### HOW TO COMPLETE THIS TASK
Where the line containing "### Gestion des" appears, end the copy there, keeping that line; start from the first line of the entries, copy exactly, and omit pictures.

### EXTRACTED RECORDS
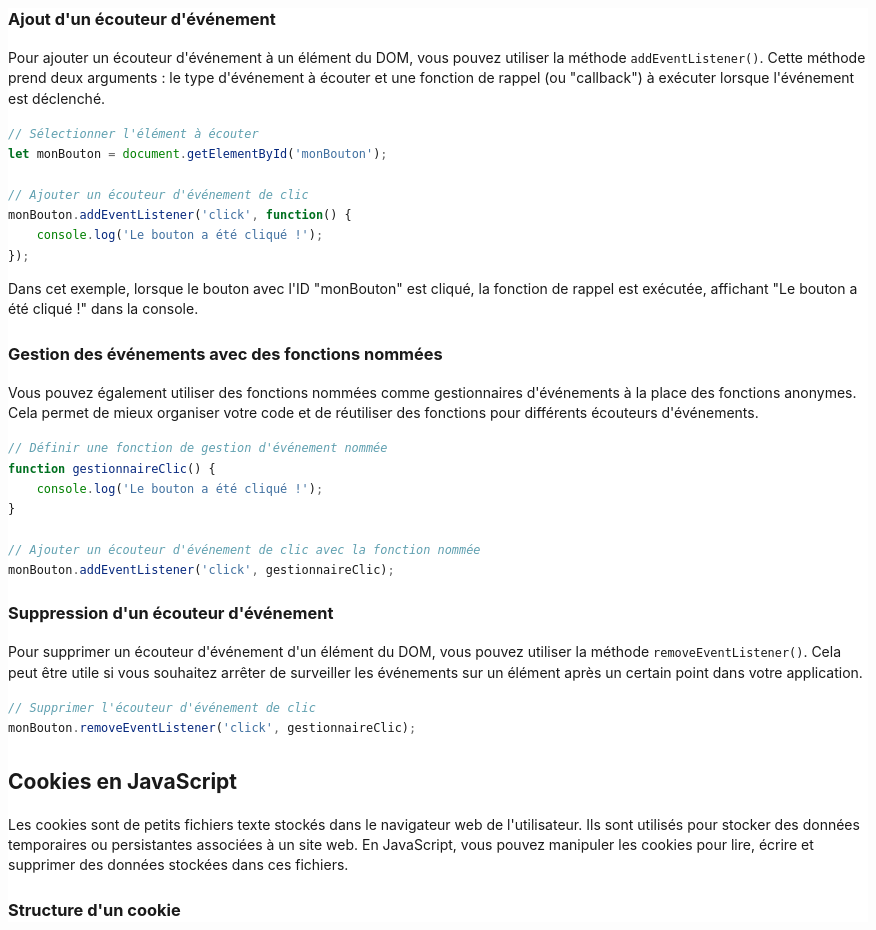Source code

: ### Ajout d'un écouteur d'événement

Pour ajouter un écouteur d'événement à un élément du DOM, vous pouvez utiliser la méthode `addEventListener()`. Cette méthode prend deux arguments : le type d'événement à écouter et une fonction de rappel (ou "callback") à exécuter lorsque l'événement est déclenché.
```js
// Sélectionner l'élément à écouter
let monBouton = document.getElementById('monBouton');

// Ajouter un écouteur d'événement de clic
monBouton.addEventListener('click', function() {
    console.log('Le bouton a été cliqué !');
});
```
Dans cet exemple, lorsque le bouton avec l'ID "monBouton" est cliqué, la fonction de rappel est exécutée, affichant "Le bouton a été cliqué !" dans la console.

### Gestion des événements avec des fonctions nommées

Vous pouvez également utiliser des fonctions nommées comme gestionnaires d'événements à la place des fonctions anonymes. Cela permet de mieux organiser votre code et de réutiliser des fonctions pour différents écouteurs d'événements.
```js
// Définir une fonction de gestion d'événement nommée
function gestionnaireClic() {
    console.log('Le bouton a été cliqué !');
}

// Ajouter un écouteur d'événement de clic avec la fonction nommée
monBouton.addEventListener('click', gestionnaireClic);

```
### Suppression d'un écouteur d'événement

Pour supprimer un écouteur d'événement d'un élément du DOM, vous pouvez utiliser la méthode `removeEventListener()`. Cela peut être utile si vous souhaitez arrêter de surveiller les événements sur un élément après un certain point dans votre application.
```js
// Supprimer l'écouteur d'événement de clic
monBouton.removeEventListener('click', gestionnaireClic);

```

## Cookies en JavaScript

Les cookies sont de petits fichiers texte stockés dans le navigateur web de l'utilisateur. Ils sont utilisés pour stocker des données temporaires ou persistantes associées à un site web. En JavaScript, vous pouvez manipuler les cookies pour lire, écrire et supprimer des données stockées dans ces fichiers.

### Structure d'un cookie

### ANSWER FOR THE TASK
Source code

: ### Ajout d'un écouteur d'événement

Pour ajouter un écouteur d'événement à un élément du DOM, vous pouvez utiliser la méthode `addEventListener()`. Cette méthode prend deux arguments : le type d'événement à écouter et une fonction de rappel (ou "callback") à exécuter lorsque l'événement est déclenché.
```js
// Sélectionner l'élément à écouter
let monBouton = document.getElementById('monBouton');

// Ajouter un écouteur d'événement de clic
monBouton.addEventListener('click', function() {
    console.log('Le bouton a été cliqué !');
});
```
Dans cet exemple, lorsque le bouton avec l'ID "monBouton" est cliqué, la fonction de rappel est exécutée, affichant "Le bouton a été cliqué !" dans la console.

### Gestion des événements avec des fonctions nommées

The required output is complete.